Minister of Church and Education Einar Førde dismissed Knudsen from his post for neglecting his duties, but Knudsen refused to abandon his pastoral duties. His active congregation insisted that he was still their pastor and urged him not to leave. Knudsen was sued by the state, but won the first round. He eventually lost the case on appeal to the Supreme Court of Norway in 1983. The Supreme Court decision held that the state part of the church office could not be separated from the ecclesial or spiritual part of it within a State Church. Knudsen was replaced as parish priest in Balsfjord, but most of his active congregation followed him in establishing an independent local elect congregation in the tradition of the Norwegian Lutheran church.

Two other priests, Ludvig Nessa and Per Kørner, joined him in his protest and were also terminated from their posts and defrocked. In 1987, these three started non-violent protests at abortion clinics, turning up in traditional ministerial robes and singing psalms. They also performed other public stunts such as symbolic burials of small coffins, and pouring blood over themselves outside the Norwegian parliament. This would continue until they were brought in by the police and received fines. Knudsen was jailed for three weeks in 1994 for not having paid the fines he received for protests at abortion clinics. The three established the Deanery of Strandebarm in 1991, proclaiming it the "Church of Norway in Exile". Knudsen was ordained bishop of the church on 6 April 1997 at a sermon in Kautokeino Church, after two new priests had joined the cause the same year. Knudsen was finally defrocked from the Church of Norway in 2001. He resigned as "anti-bishop" in 2008 due to failing health.

==Hymn poet==
Knudsen was a noted hymn poet, and wrote hymn poetry in the traditions of Petter Dass, Thomas Kingo and Grundtvig. Some of his hymns were included in the official hymnals of other churches, and although he initially refused to have them admitted in the official Norwegian hymnal, two were later included.
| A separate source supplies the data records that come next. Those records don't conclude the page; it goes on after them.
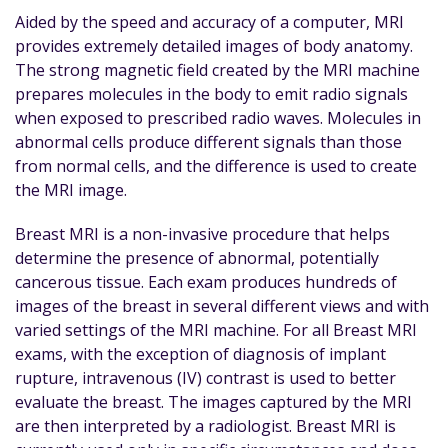
Aided by the speed and accuracy of a computer, MRI
provides extremely detailed images of body anatomy.
The strong magnetic field created by the MRI machine
prepares molecules in the body to emit radio signals
when exposed to prescribed radio waves. Molecules in
abnormal cells produce different signals than those
from normal cells, and the difference is used to create
the MRI image.
Breast MRI is a non-invasive procedure that helps
determine the presence of abnormal, potentially
cancerous tissue. Each exam produces hundreds of
images of the breast in several different views and with
varied settings of the MRI machine. For all Breast MRI
exams, with the exception of diagnosis of implant
rupture, intravenous (IV) contrast is used to better
evaluate the breast. The images captured by the MRI
are then interpreted by a radiologist. Breast MRI is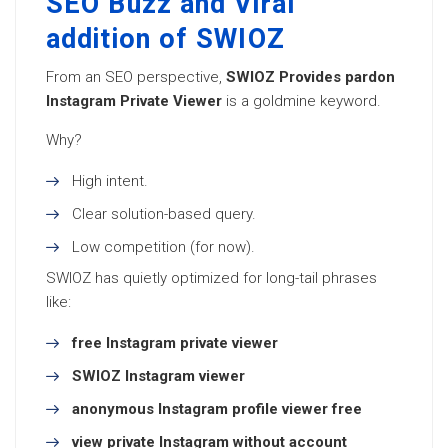
SEO Buzz and Viral
addition of SWIOZ
From an SEO perspective,
SWIOZ Provides pardon
Instagram Private Viewer
is a goldmine keyword.
Why?
High intent.
Clear solution-based query.
Low competition (for now).
SWIOZ has quietly optimized for long-tail phrases
like:
free Instagram private viewer
SWIOZ Instagram viewer
anonymous Instagram profile viewer free
view private Instagram without account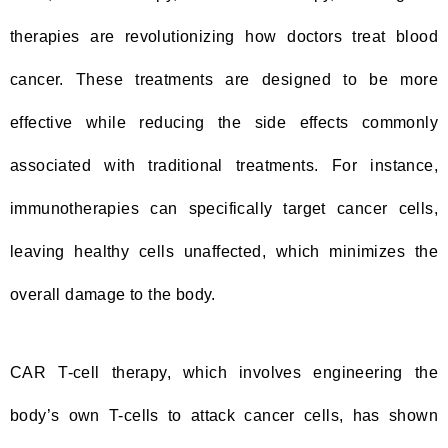
therapies are revolutionizing how doctors treat blood
cancer. These treatments are designed to be more
effective while reducing the side effects commonly
associated with traditional treatments. For instance,
immunotherapies can specifically target cancer cells,
leaving healthy cells unaffected, which minimizes the
overall damage to the body.
CAR T-cell therapy, which involves engineering the
body’s own T-cells to attack cancer cells, has shown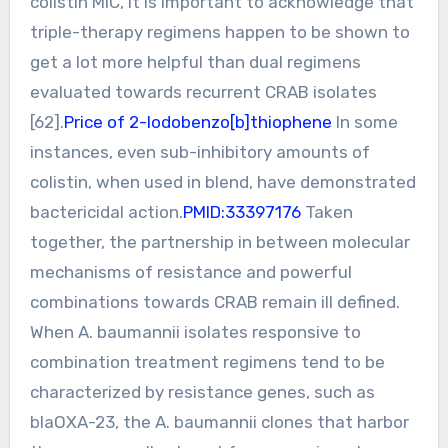
colistin MIC, it is important to acknowledge that
triple-therapy regimens happen to be shown to
get a lot more helpful than dual regimens
evaluated towards recurrent CRAB isolates
[62].
Price of 2-Iodobenzo[b]thiophene
In some
instances, even sub-inhibitory amounts of
colistin, when used in blend, have demonstrated
bactericidal action.
PMID:33397176
Taken
together, the partnership in between molecular
mechanisms of resistance and powerful
combinations towards CRAB remain ill defined.
When A. baumannii isolates responsive to
combination treatment regimens tend to be
characterized by resistance genes, such as
blaOXA-23, the A. baumannii clones that harbor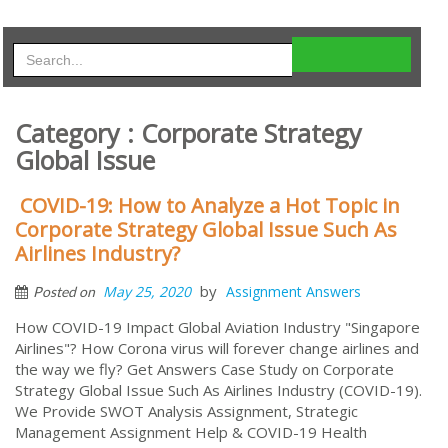
Category : Corporate Strategy
Global Issue
COVID-19: How to Analyze a Hot Topic in
Corporate Strategy Global Issue Such As
Airlines Industry?
by
May 25, 2020
Assignment Answers
Posted on
How COVID-19 Impact Global Aviation Industry "Singapore
Airlines"? How Corona virus will forever change airlines and
the way we fly? Get Answers Case Study on Corporate
Strategy Global Issue Such As Airlines Industry (COVID-19).
We Provide SWOT Analysis Assignment, Strategic
Management Assignment Help & COVID-19 Health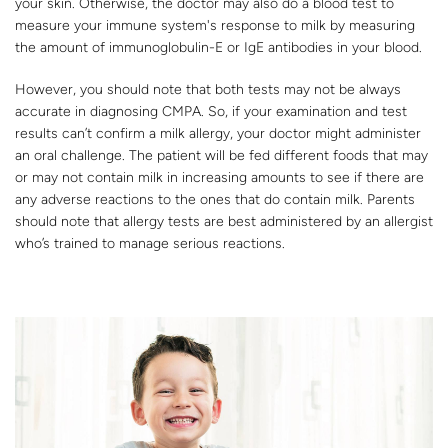
your skin. Otherwise, the doctor may also do a blood test to
measure your immune system's response to milk by measuring
the amount of immunoglobulin-E or IgE antibodies in your blood.
However, you should note that both tests may not be always
accurate in diagnosing CMPA. So, if your examination and test
results can’t confirm a milk allergy, your doctor might administer
an oral challenge. The patient will be fed different foods that may
or may not contain milk in increasing amounts to see if there are
any adverse reactions to the ones that do contain milk. Parents
should note that allergy tests are best administered by an allergist
who’s trained to manage serious reactions.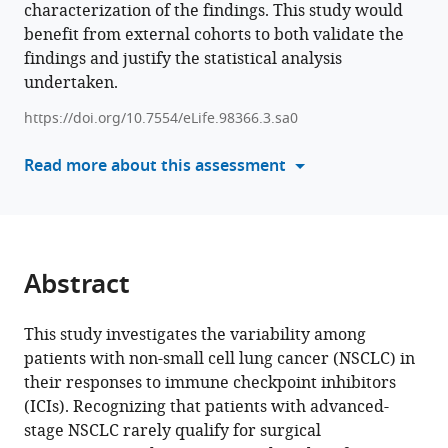
characterization of the findings. This study would
various
Kyungjong
benefit from external cohorts to both validate the
reference
Lee
findings and justify the statistical analysis
manager
Jong
undertaken.
tools)
Ho
Cho
https://doi.org/10.7554/eLife.98366.3.sa0
Bo
Read more about this assessment
Mi
Ku
Hyun
Ae
Jung
Abstract
Jong-
Mu
Sun
This study investigates the variability among
Se-
patients with non-small cell lung cancer (NSCLC) in
Hoon
their responses to immune checkpoint inhibitors
Lee
(ICIs). Recognizing that patients with advanced-
Jin
stage NSCLC rarely qualify for surgical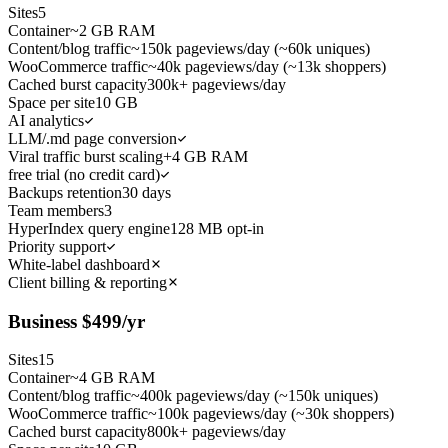
Sites
5
Container
~2 GB RAM
Content/blog traffic
~150k pageviews/day (~60k uniques)
WooCommerce traffic
~40k pageviews/day (~13k shoppers)
Cached burst capacity
300k+ pageviews/day
Space per site
10 GB
AI analytics
LLM/.md page conversion
Viral traffic burst scaling
+4 GB RAM
free trial (no credit card)
Backups retention
30 days
Team members
3
HyperIndex query engine
128 MB opt-in
Priority support
White-label dashboard
Client billing & reporting
Business
$
499
/yr
Sites
15
Container
~4 GB RAM
Content/blog traffic
~400k pageviews/day (~150k uniques)
WooCommerce traffic
~100k pageviews/day (~30k shoppers)
Cached burst capacity
800k+ pageviews/day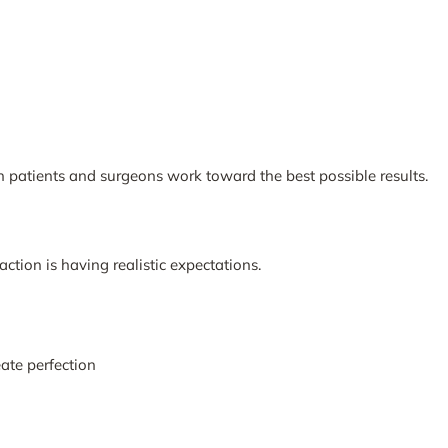
h patients and surgeons work toward the best possible results.
action is having realistic expectations.
ate perfection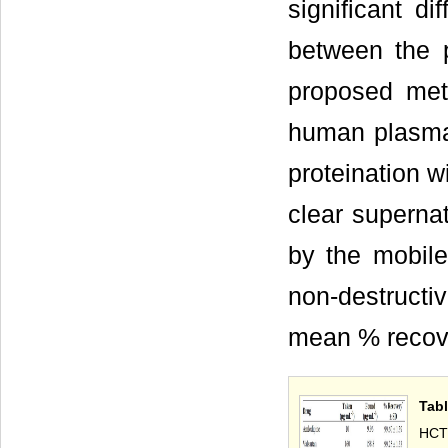
significant d
between the 
proposed met
human plasma 
proteination w
clear superna
by the mobil
non-destruct
mean % recove
Tabl
HCT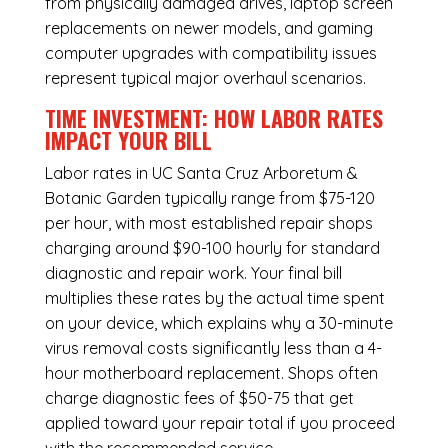
from physically damaged drives, laptop screen
replacements on newer models, and gaming
computer upgrades with compatibility issues
represent typical major overhaul scenarios.
TIME INVESTMENT: HOW LABOR RATES
IMPACT YOUR BILL
Labor rates in UC Santa Cruz Arboretum &
Botanic Garden typically range from $75-120
per hour, with most established repair shops
charging around $90-100 hourly for standard
diagnostic and repair work. Your final bill
multiplies these rates by the actual time spent
on your device, which explains why a 30-minute
virus removal costs significantly less than a 4-
hour
motherboard replacement
. Shops often
charge diagnostic fees of $50-75 that get
applied toward your repair total if you proceed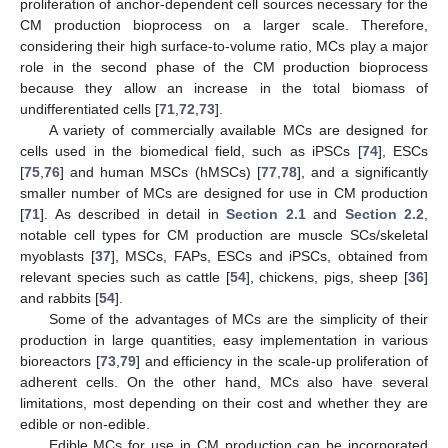
proliferation of anchor-dependent cell sources necessary for the
CM production bioprocess on a larger scale. Therefore,
considering their high surface-to-volume ratio, MCs play a major
role in the second phase of the CM production bioprocess
because they allow an increase in the total biomass of
undifferentiated cells [
71
,
72
,
73
].
A variety of commercially available MCs are designed for
cells used in the biomedical field, such as iPSCs [
74
], ESCs
[
75
,
76
] and human MSCs (hMSCs) [
77
,
78
], and a significantly
smaller number of MCs are designed for use in CM production
[
71
]. As described in detail in
Section 2.1
and
Section 2.2
,
notable cell types for CM production are muscle SCs/skeletal
myoblasts [
37
], MSCs, FAPs, ESCs and iPSCs, obtained from
relevant species such as cattle [
54
], chickens, pigs, sheep [
36
]
and rabbits [
54
].
Some of the advantages of MCs are the simplicity of their
production in large quantities, easy implementation in various
bioreactors [
73
,
79
] and efficiency in the scale-up proliferation of
adherent cells. On the other hand, MCs also have several
limitations, most depending on their cost and whether they are
edible or non-edible.
Edible MCs for use in CM production can be incorporated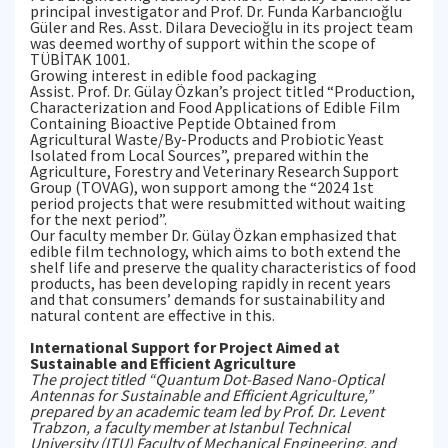
principal investigator and Prof. Dr. Funda Karbancıoğlu
Güler and Res. Asst. Dilara Devecioğlu in its project team
was deemed worthy of support within the scope of
TÜBİTAK 1001.
Growing interest in edible food packaging
Assist. Prof. Dr. Gülay Özkan’s project titled “Production,
Characterization and Food Applications of Edible Film
Containing Bioactive Peptide Obtained from
Agricultural Waste/By-Products and Probiotic Yeast
Isolated from Local Sources”, prepared within the
Agriculture, Forestry and Veterinary Research Support
Group (TOVAG), won support among the “2024 1st
period projects that were resubmitted without waiting
for the next period”.
Our faculty member Dr. Gülay Özkan emphasized that
edible film technology, which aims to both extend the
shelf life and preserve the quality characteristics of food
products, has been developing rapidly in recent years
and that consumers’ demands for sustainability and
natural content are effective in this.
International Support for Project Aimed at
Sustainable and Efficient Agriculture
The project titled “Quantum Dot-Based Nano-Optical
Antennas for Sustainable and Efficient Agriculture,”
prepared by an academic team led by Prof. Dr. Levent
Trabzon, a faculty member at Istanbul Technical
University (ITU) Faculty of Mechanical Engineering, and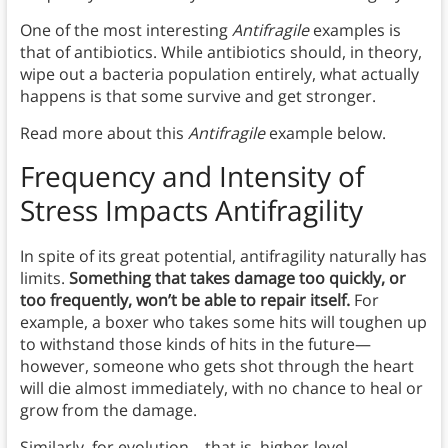
One of the most interesting
Antifragile
examples is
that of antibiotics. While antibiotics should, in theory,
wipe out a bacteria population entirely, what actually
happens is that some survive and get stronger.
Read more about this
Antifragile
example below.
Frequency and Intensity of
Stress
Impacts Antifragility
In spite of its great potential, antifragility naturally has
limits.
Something that takes damage too quickly, or
too frequently, won’t be able to repair itself.
For
example, a boxer who takes some hits will toughen up
to withstand those kinds of hits in the future—
however, someone who gets shot through the heart
will die almost immediately, with no chance to heal or
grow from the damage.
Similarly, for evolution—that is, higher-level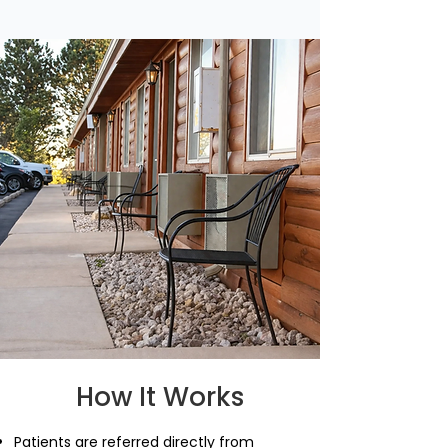
How It Works
Patients are referred directly from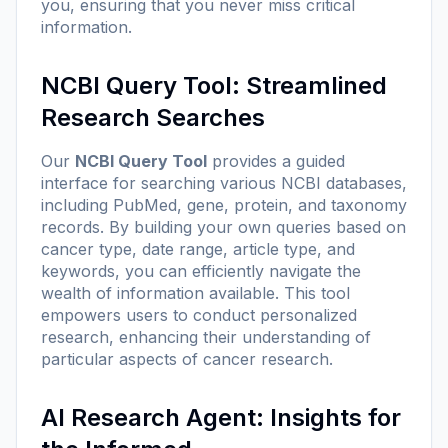
you, ensuring that you never miss critical
information.
NCBI Query Tool: Streamlined
Research Searches
Our
NCBI Query Tool
provides a guided
interface for searching various NCBI databases,
including PubMed, gene, protein, and taxonomy
records. By building your own queries based on
cancer type, date range, article type, and
keywords, you can efficiently navigate the
wealth of information available. This tool
empowers users to conduct personalized
research, enhancing their understanding of
particular aspects of cancer research.
AI Research Agent: Insights for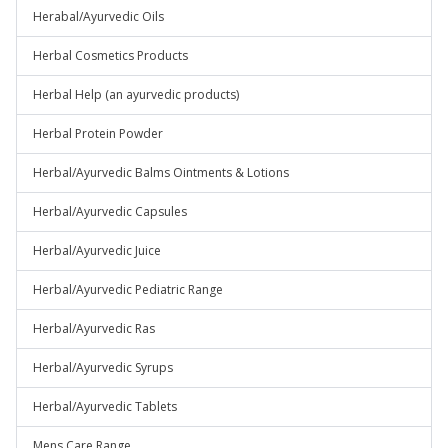
Herabal/Ayurvedic Oils
Herbal Cosmetics Products
Herbal Help (an ayurvedic products)
Herbal Protein Powder
Herbal/Ayurvedic Balms Ointments & Lotions
Herbal/Ayurvedic Capsules
Herbal/Ayurvedic Juice
Herbal/Ayurvedic Pediatric Range
Herbal/Ayurvedic Ras
Herbal/Ayurvedic Syrups
Herbal/Ayurvedic Tablets
Mens Care Range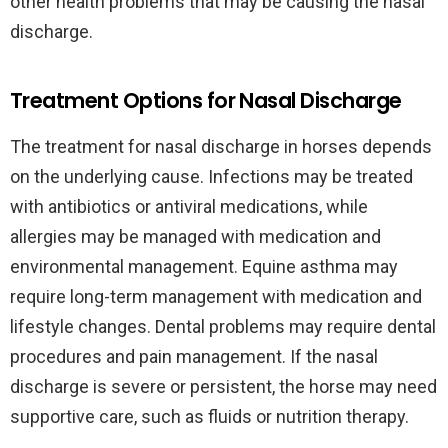
other health problems that may be causing the nasal
discharge.
Treatment Options for Nasal Discharge
The treatment for nasal discharge in horses depends
on the underlying cause. Infections may be treated
with antibiotics or antiviral medications, while
allergies may be managed with medication and
environmental management. Equine asthma may
require long-term management with medication and
lifestyle changes. Dental problems may require dental
procedures and pain management. If the nasal
discharge is severe or persistent, the horse may need
supportive care, such as fluids or nutrition therapy.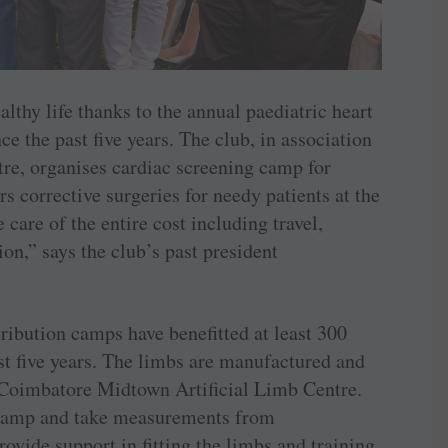
lthy life thanks to the annual paediatric heart
e the past five years. The club, in association
tre, organises cardiac screening camp for
s corrective surgeries for needy patients at the
care of the entire cost including travel,
n,” says the club’s past president
stribution camps have benefitted at least 300
st five years. The limbs are manufactured and
y Coimbatore Midtown Artificial Limb Centre.
e camp and take measurements from
provide support in fitting the limbs and training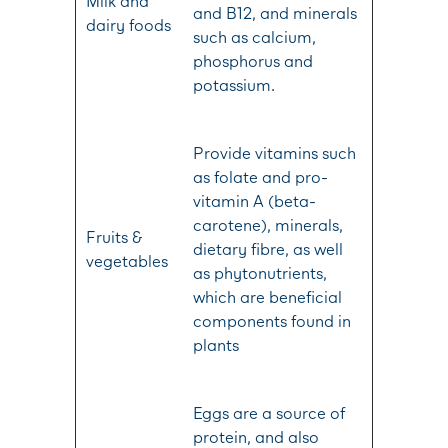
Milk and
and B12, and minerals
dairy foods
such as calcium,
phosphorus and
potassium.
Provide vitamins such
as folate and pro-
vitamin A (beta-
carotene), minerals,
Fruits &
dietary fibre, as well
vegetables
as phytonutrients,
which are beneficial
components found in
plants
Eggs are a source of
protein, and also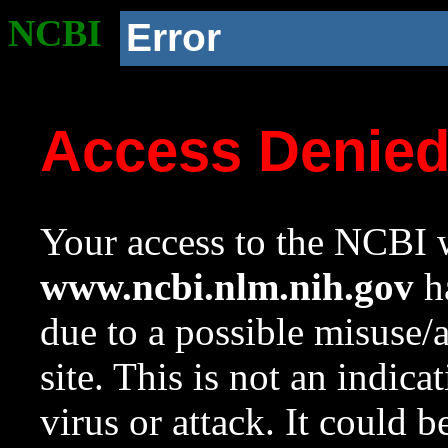
NCBI
Error
Access Denie
Your access to the NCBI w
www.ncbi.nlm.nih.gov
ha
due to a possible misuse/
site. This is not an indica
virus or attack. It could 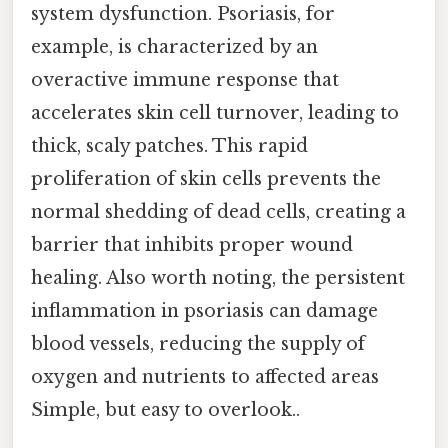
system dysfunction. Psoriasis, for
example, is characterized by an
overactive immune response that
accelerates skin cell turnover, leading to
thick, scaly patches. This rapid
proliferation of skin cells prevents the
normal shedding of dead cells, creating a
barrier that inhibits proper wound
healing. Also worth noting, the persistent
inflammation in psoriasis can damage
blood vessels, reducing the supply of
oxygen and nutrients to affected areas
Simple, but easy to overlook..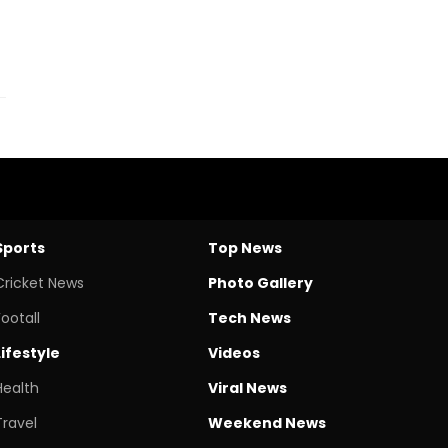
Sports
Top News
Cricket News
Photo Gallery
Footall
Tech News
Lifestyle
Videos
Health
Viral News
Travel
Weekend News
Knudsen wrote a large amount of hymn poetry, and collections of some of his sermons have been printed in books and booklets. His hymns point to Chalcedonian Christology, and to a high interpretation of the sacraments. His hymns are mainly edited in Det Hellige Bryllup, (Oslo 1976) Sangverk for Den Norske kirke, (Oslo 1980), and may be found in the Norwegian 1998 Roman Catholic Hymnal as well as in other collections.

==Personal life==
Knudsen married Ragnhild Knudsen (née Iden) in 1964. They had five children together.

A documentary about Knudsen and his life premiered at Norwegian cinemas in March 2014 titled "En prest og en plage", which portrayed the aging Knudsen in a close-up personal and somewhat more sympathetic light. Considered a generally somewhat more respected figure among the Norwegian anti-abortionists, Knudsen was praised after his death by some long-time critics of Knudsen who voiced their respect for his dedication and for his hymn poetry .

He was diagnosed with Parkinson's disease in 2004, and spent his last winters in Altea, Spain. Knudsen died on 17 August 2014 at his home in Mestervik in Balsfjord Municipality, Troms county.